What services are provided by hospice care?

  • Manages the patient's pain and symptoms;

  • Assists the patient with the emotional and psychosocial and spiritual aspects of dying;

  • Provides needed drugs, medical supplies, and equipment;

  • Coaches the family on how to care for the patient;

  • Delivers special services like speech and physical therapy when needed;

  • Makes short-term inpatient care available when pain or symptoms become too difficult to manage at home, or the caregiver needs respite time; and

  • Provides bereavement care and counseling to surviving family and friends.

Teacher Resources and Notes

See also the chapter on Euthanasia. Usually there is information available from local hospitals and oncology departments that may be useful for informing to students.

Four contexts of dying awareness of life-threatening illness were described by Glaser & Strauss (1965). Mr. G maybe experiences the emotions of shock and denial, Anger, Bargaining or Depression (Kuber Rose 1969).

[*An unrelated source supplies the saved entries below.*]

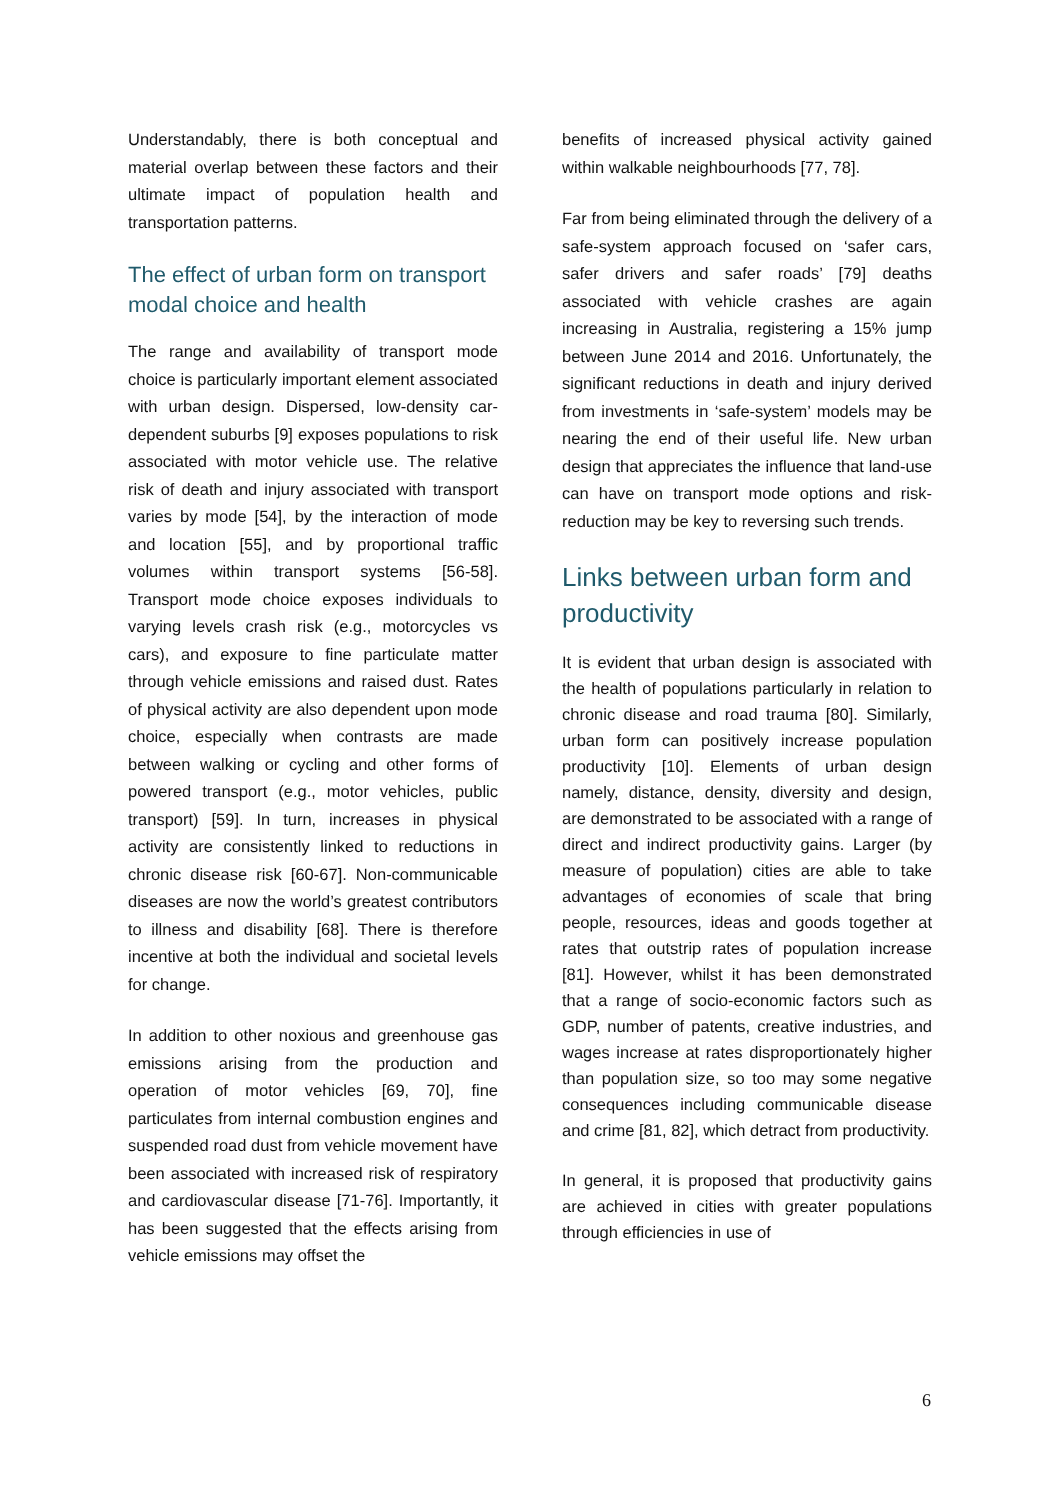Understandably, there is both conceptual and material overlap between these factors and their ultimate impact of population health and transportation patterns.
The effect of urban form on transport modal choice and health
The range and availability of transport mode choice is particularly important element associated with urban design. Dispersed, low-density car-dependent suburbs [9] exposes populations to risk associated with motor vehicle use. The relative risk of death and injury associated with transport varies by mode [54], by the interaction of mode and location [55], and by proportional traffic volumes within transport systems [56-58]. Transport mode choice exposes individuals to varying levels crash risk (e.g., motorcycles vs cars), and exposure to fine particulate matter through vehicle emissions and raised dust. Rates of physical activity are also dependent upon mode choice, especially when contrasts are made between walking or cycling and other forms of powered transport (e.g., motor vehicles, public transport) [59]. In turn, increases in physical activity are consistently linked to reductions in chronic disease risk [60-67]. Non-communicable diseases are now the world’s greatest contributors to illness and disability [68]. There is therefore incentive at both the individual and societal levels for change.
In addition to other noxious and greenhouse gas emissions arising from the production and operation of motor vehicles [69, 70], fine particulates from internal combustion engines and suspended road dust from vehicle movement have been associated with increased risk of respiratory and cardiovascular disease [71-76]. Importantly, it has been suggested that the effects arising from vehicle emissions may offset the
benefits of increased physical activity gained within walkable neighbourhoods [77, 78].
Far from being eliminated through the delivery of a safe-system approach focused on ‘safer cars, safer drivers and safer roads’ [79] deaths associated with vehicle crashes are again increasing in Australia, registering a 15% jump between June 2014 and 2016. Unfortunately, the significant reductions in death and injury derived from investments in ‘safe-system’ models may be nearing the end of their useful life. New urban design that appreciates the influence that land-use can have on transport mode options and risk-reduction may be key to reversing such trends.
Links between urban form and productivity
It is evident that urban design is associated with the health of populations particularly in relation to chronic disease and road trauma [80]. Similarly, urban form can positively increase population productivity [10]. Elements of urban design namely, distance, density, diversity and design, are demonstrated to be associated with a range of direct and indirect productivity gains. Larger (by measure of population) cities are able to take advantages of economies of scale that bring people, resources, ideas and goods together at rates that outstrip rates of population increase [81]. However, whilst it has been demonstrated that a range of socio-economic factors such as GDP, number of patents, creative industries, and wages increase at rates disproportionately higher than population size, so too may some negative consequences including communicable disease and crime [81, 82], which detract from productivity.
In general, it is proposed that productivity gains are achieved in cities with greater populations through efficiencies in use of
6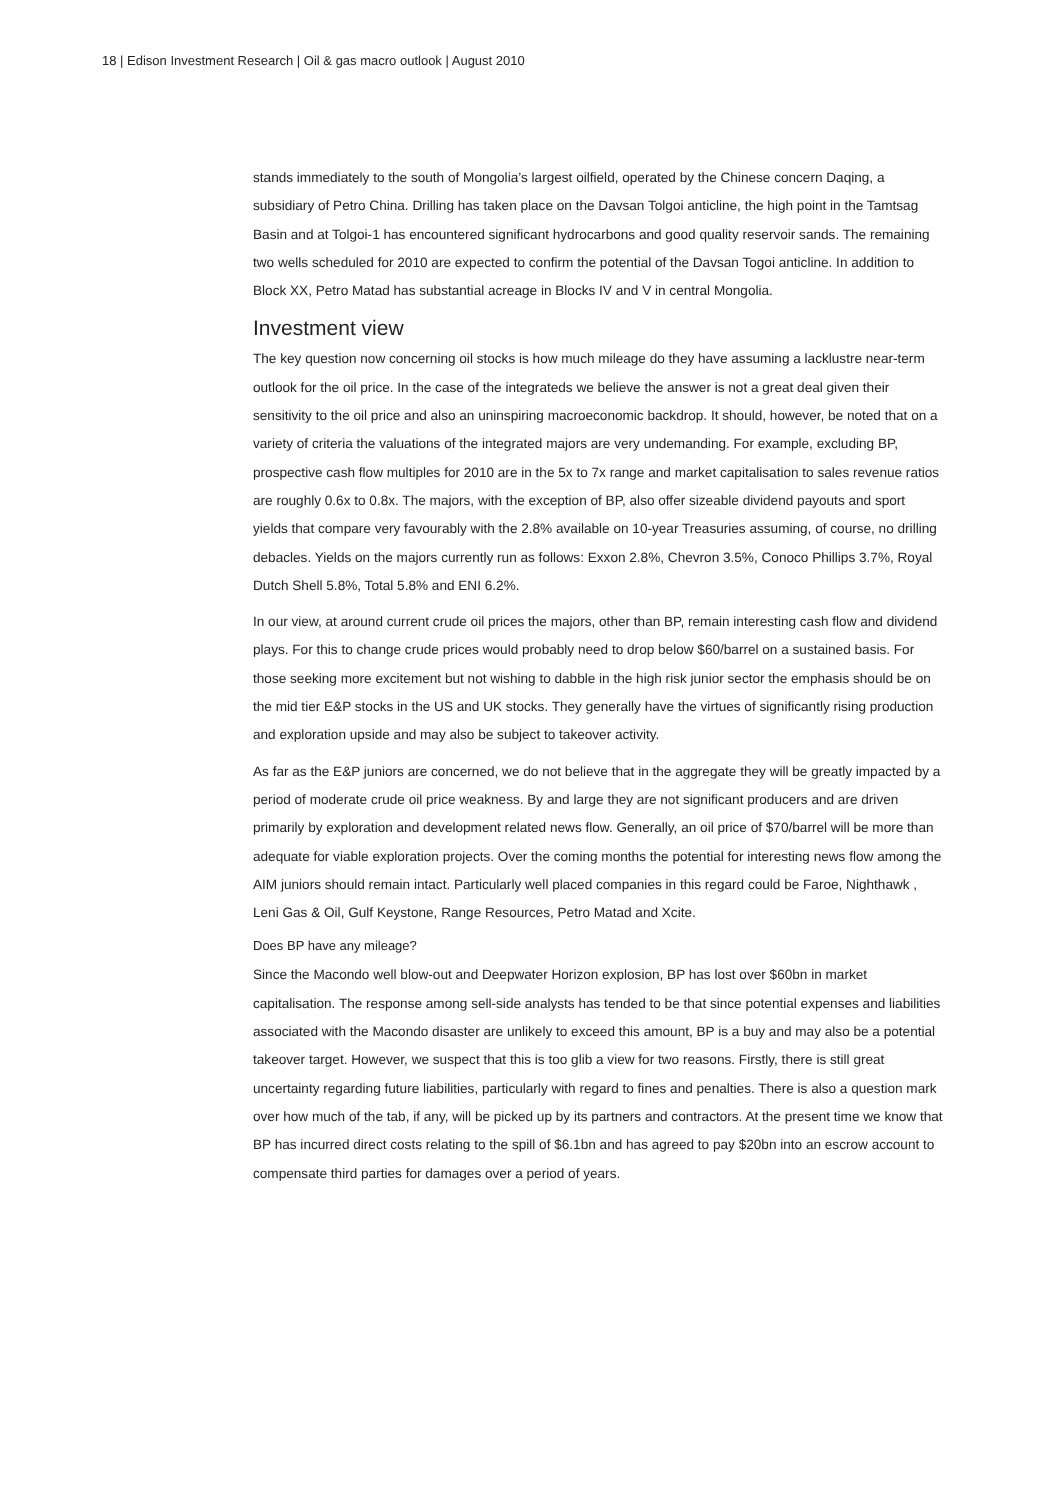18 | Edison Investment Research | Oil & gas macro outlook | August 2010
stands immediately to the south of Mongolia’s largest oilfield, operated by the Chinese concern Daqing, a subsidiary of Petro China. Drilling has taken place on the Davsan Tolgoi anticline, the high point in the Tamtsag Basin and at Tolgoi-1 has encountered significant hydrocarbons and good quality reservoir sands. The remaining two wells scheduled for 2010 are expected to confirm the potential of the Davsan Togoi anticline. In addition to Block XX, Petro Matad has substantial acreage in Blocks IV and V in central Mongolia.
Investment view
The key question now concerning oil stocks is how much mileage do they have assuming a lacklustre near-term outlook for the oil price. In the case of the integrateds we believe the answer is not a great deal given their sensitivity to the oil price and also an uninspiring macroeconomic backdrop. It should, however, be noted that on a variety of criteria the valuations of the integrated majors are very undemanding. For example, excluding BP, prospective cash flow multiples for 2010 are in the 5x to 7x range and market capitalisation to sales revenue ratios are roughly 0.6x to 0.8x. The majors, with the exception of BP, also offer sizeable dividend payouts and sport yields that compare very favourably with the 2.8% available on 10-year Treasuries assuming, of course, no drilling debacles. Yields on the majors currently run as follows: Exxon 2.8%, Chevron 3.5%, Conoco Phillips 3.7%, Royal Dutch Shell 5.8%, Total 5.8% and ENI 6.2%.
In our view, at around current crude oil prices the majors, other than BP, remain interesting cash flow and dividend plays. For this to change crude prices would probably need to drop below $60/barrel on a sustained basis. For those seeking more excitement but not wishing to dabble in the high risk junior sector the emphasis should be on the mid tier E&P stocks in the US and UK stocks. They generally have the virtues of significantly rising production and exploration upside and may also be subject to takeover activity.
As far as the E&P juniors are concerned, we do not believe that in the aggregate they will be greatly impacted by a period of moderate crude oil price weakness. By and large they are not significant producers and are driven primarily by exploration and development related news flow. Generally, an oil price of $70/barrel will be more than adequate for viable exploration projects. Over the coming months the potential for interesting news flow among the AIM juniors should remain intact. Particularly well placed companies in this regard could be Faroe, Nighthawk , Leni Gas & Oil, Gulf Keystone, Range Resources, Petro Matad and Xcite.
Does BP have any mileage?
Since the Macondo well blow-out and Deepwater Horizon explosion, BP has lost over $60bn in market capitalisation. The response among sell-side analysts has tended to be that since potential expenses and liabilities associated with the Macondo disaster are unlikely to exceed this amount, BP is a buy and may also be a potential takeover target. However, we suspect that this is too glib a view for two reasons. Firstly, there is still great uncertainty regarding future liabilities, particularly with regard to fines and penalties. There is also a question mark over how much of the tab, if any, will be picked up by its partners and contractors. At the present time we know that BP has incurred direct costs relating to the spill of $6.1bn and has agreed to pay $20bn into an escrow account to compensate third parties for damages over a period of years.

While in the argument of possible benefits of withhold the truth, Mr. G may be assumed to be well- protected away from the shock of the bad news, if he does not have to confront his terminal condition directly. According to his background (age and generation), he might have no intention to actively participate in his treatments but depend on his children and medical authority to rescue him. To keep the very sick person away from the cruel truth may sometimes be doing good, but many studies suggest it more often causes distress to the person when they learn that they were not told the truth. The cultural differences could be explored in class.


The Eubios CD or website provides a news section on euthanasia, with a number of papers discussing the topic.

Glaser and Strauss. Awareness of Dying, Chicago: Aldine; 1965

Kubber-Ross, E. On death and dying. New York: The Macmillan Company 1969.

Seale, C., J. Addington-Hall, and M. McCarthy. 1997. "Awareness of dying: prevalence, causes and consequences." Soc Sci Med 45:477-84.